-- Begin Page text --

ACOSTA: Lucie and George, thank you very much.

Anderson, as you can tell, the neighbors here in this community have known for some time that this -- this man was troubled. It was only today that they realized just how far he was willing to go to express these problems that he'd had -- Anderson.

COOPER: Jim, appreciate that.

A reminder to us all, this was of course a public news event for many, but, for one family, for the Eisenberg family, this is a -- a private tragedy today. And what they must be going through at this hour is hard to imagine.

We're going to have more on this breaking story coming up.

Also ahead, new developments tonight in the mystery of the murder of Sean Taylor, four people now detained. We will have an update shortly, and also anticipating a live press conference with new details on the killing. We will bring that to you live, of course

And, later, a sad day for anyone who smiled whenever Evel Knievel put on his helmet, got on his bike, and flew through the air. We will remember some of those amazing stunts and talk to one of his friends -- coming up on this day that Evel Knievel has died.

We will be right back.


COOPER: Pictures of four people now detained. We have got a press conference from Fort Myers, let's go to the press conference right, and the death of Sean Taylor.

ROBERT PARKER, MIAMI-DADE POLICE: ... but we wanted to make sure that you get a pretty thorough briefing on our update here.

Of course, we're here tonight to talk about progress in the homicide of Sean Maurice Taylor, a 24-year-old male. We know that this offense, a murder occurred on Monday, November 26th, here in Miami-Dade County, at the victim's home located at Old Cutler Road (ph) in the city of Palmetto Bay. We're here to tell you who we have arrested in this case. It involves four individuals ranging in age from 17 to 20. I'll tell you their names and their ages.

It is first is Eric Rivera Jr., a black male, 17 years of age. Charles Wardlow, a black male, 18 years of age. Jason Mitchell, a black male, 19 years of age. And Venjah Hunte, a black male, 20 careers of age. We know that these individuals on the night of occurrence entered the residence. We know that once that they were in the residence, they encountered Mr. Taylor. We know that Mr. Taylor was mortally wounded by a single gunshot.

We know that these individuals then exited the residence and fled in a waiting vehicle. We're certainly looking into the prospect that one or more of these individuals, these subjects previously visited the victim's residence.

Our investigation also revealed that these individuals were under the assumption that the residence was vacant and that Mr. Taylor or no one else was in the residence, in other words, that they were under the assumption that it was unoccupied.

-- End Page text --
-- Begin Recorded information --

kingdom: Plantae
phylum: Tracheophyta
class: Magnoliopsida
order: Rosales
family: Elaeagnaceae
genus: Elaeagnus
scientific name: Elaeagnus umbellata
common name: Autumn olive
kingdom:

-- End Recorded information --
-- Begin Recorded information --

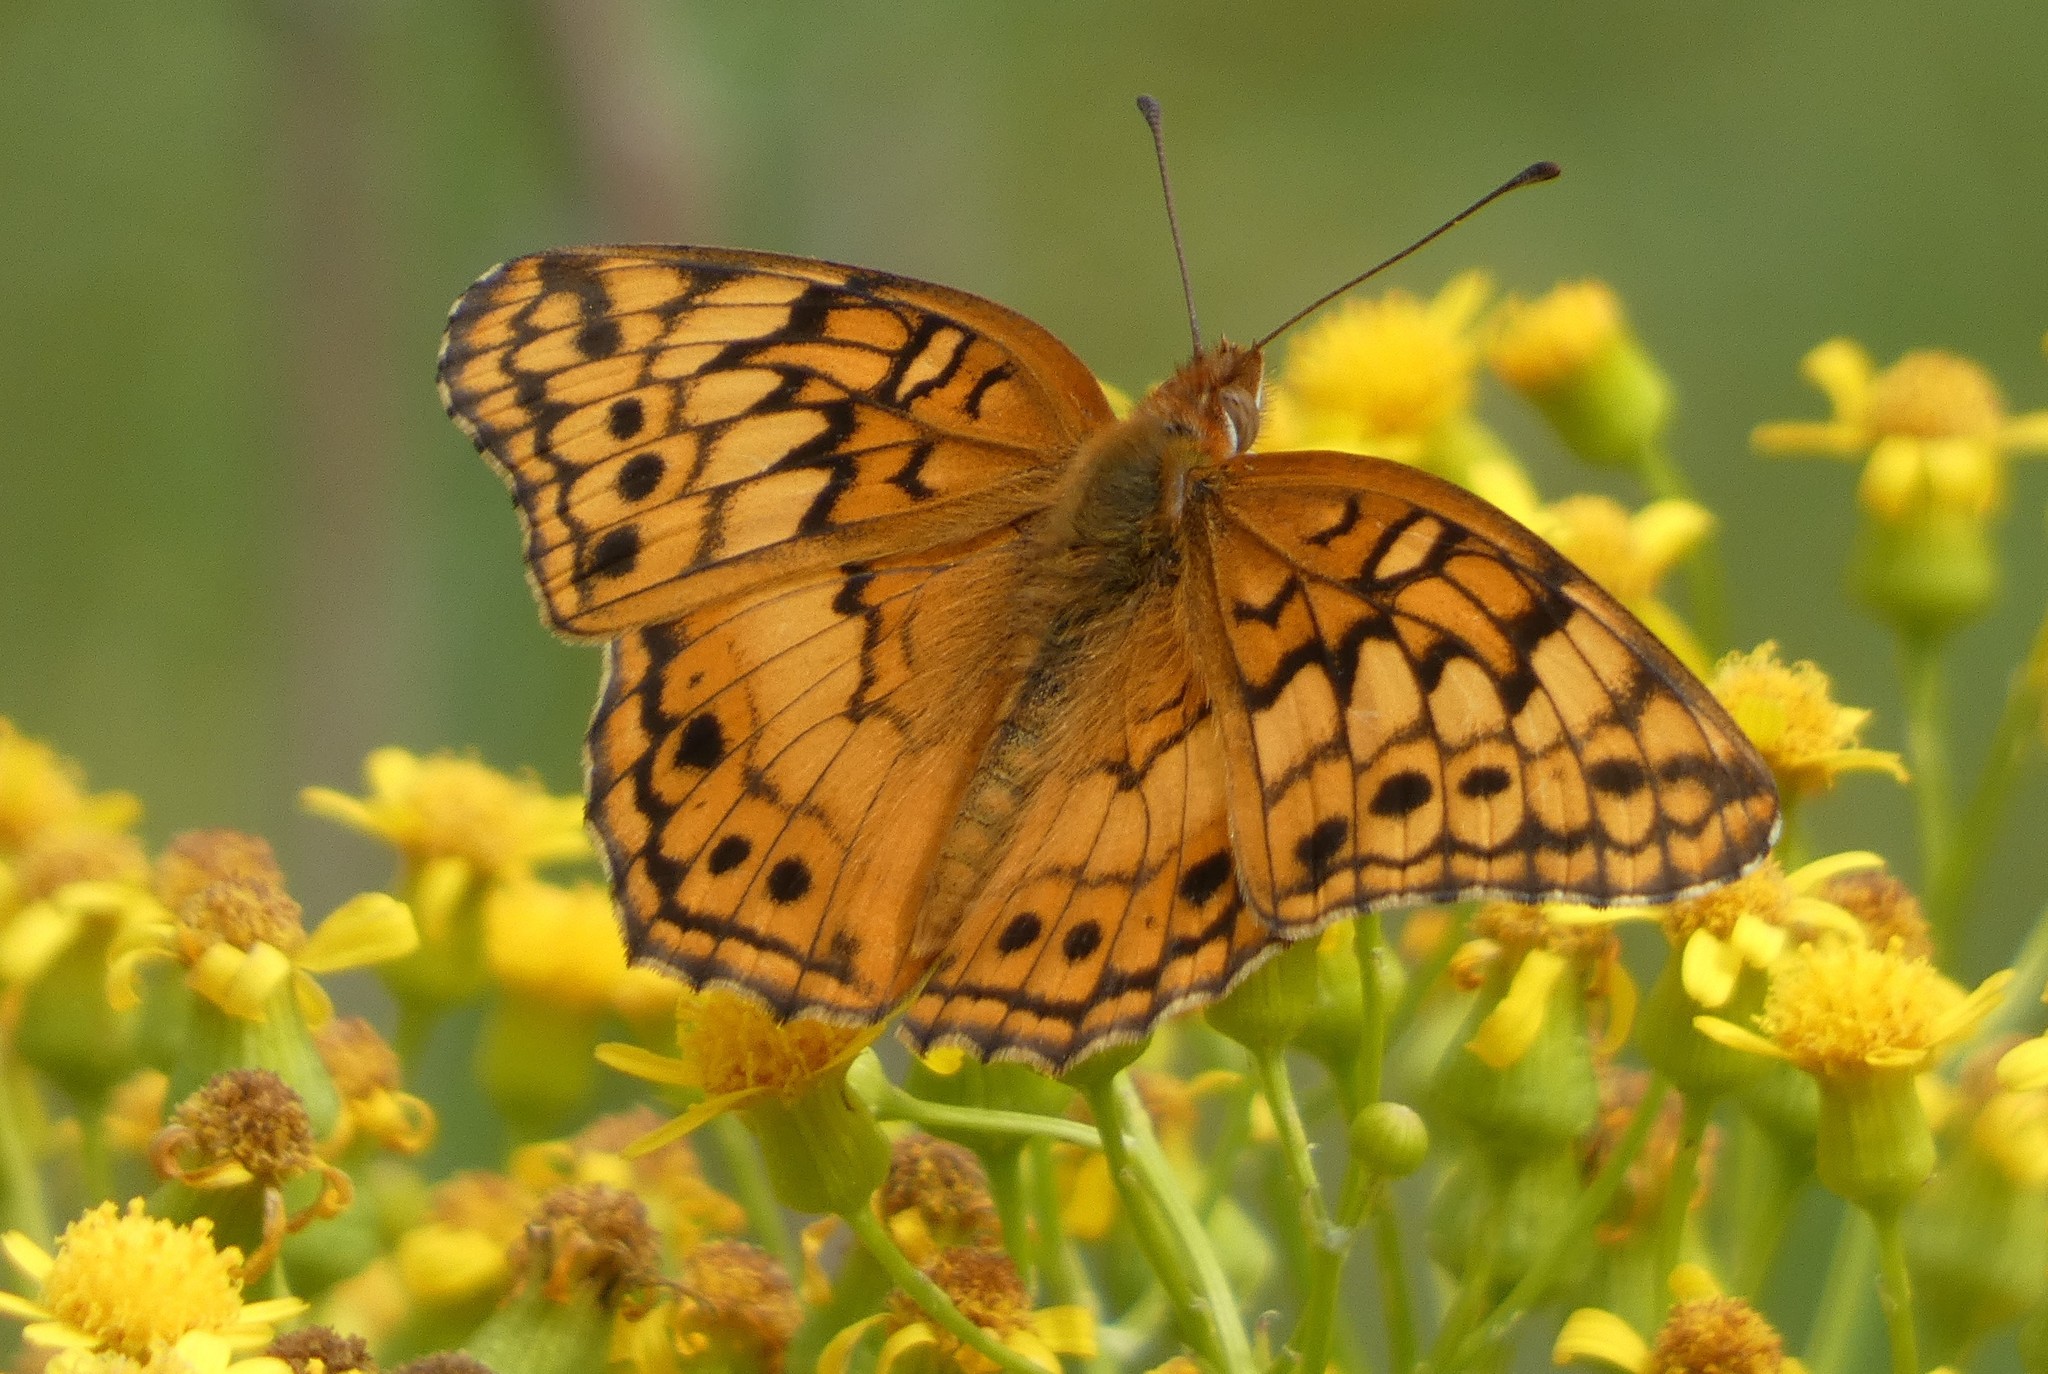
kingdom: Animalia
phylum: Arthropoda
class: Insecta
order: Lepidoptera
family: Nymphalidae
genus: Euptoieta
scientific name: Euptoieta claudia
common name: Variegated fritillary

-- End Recorded information --
-- Begin Recorded information --

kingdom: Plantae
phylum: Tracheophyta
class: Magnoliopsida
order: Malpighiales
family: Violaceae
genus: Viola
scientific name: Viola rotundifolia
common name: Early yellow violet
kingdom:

-- End Recorded information --

_Exercises to complete_:
1. In the news transcript, on what day and date did the murder of Sean Taylor occur?
2. Carry on the news transcript from its final sentence.
The items were taken from a different source than the news transcript.

_Exercise answers_:
1. Monday, November 26th.

2.
As this investigation proceeds and further investigation -- further leads are developed, additional arrests are certainly possible. We would like to certainly -- Miami-Dade Police Department would certainly like to thank for the grateful appreciation and offer our profound appreciation to a number of law enforcement agencies and entities that assisted in the course of this investigation.

That includes the Miami-Dade County State Attorney's Office, which has representation here with us tonight. It includes the Lee County State Attorney's Office. It also include the U.S. Marshal's Office, the Lee County Sheriff's Office, the City of Fort Myers Police Department, the Florida Department of Juvenile Justice, Florida Department of Parole and Probation, the City of Miami Police Department, as well as the Florida Department of Law Enforcement, all of whose assistance in this investigation was invaluable.

And each and every one of them participated in bringing about a swift and successful closure to this tragic and unfortunate crime and event. And absolutely, absolutely key to solving this case was citizens' tips following our plea for information which we made just two days ago.

I'm now going to open it up for questions. Following my questions, there will be some brief remarks by U.S. Marshal Christine Farrow (ph), and following that there will be a Spanish translation, so.


QUESTION: ... said anything about whether there was a birthday party at the residence that one of the suspects had been to? Can you say anything about that? There's one report about that.. PARKER: As I indicated, we're looking into whether or not one or any of these individuals were at the residence previously. We cannot confirm that information at this time.

QUESTION: Director, the implication of that -- they had been there previously. The implication is they knew somebody in the Taylor family (INAUDIBLE).

PARKER: We're looking into that very possible eventuality as well. We won't say that that is or is not the case, because we have not verified that yet. But that is certainly something that we're looking into it.

QUESTION: Was there a fifth person waiting in the car?

PARKER: We're looking for additional individuals. We have not verified that there is a fifth person. But if there is, certainly we should hope to get that information as a result of interviewing these individuals.

QUESTION: Can you give us is nature of the citizen tip or tips?

PARKER: Information that led us to the area of where these individuals are and some pretty good information as to who they were.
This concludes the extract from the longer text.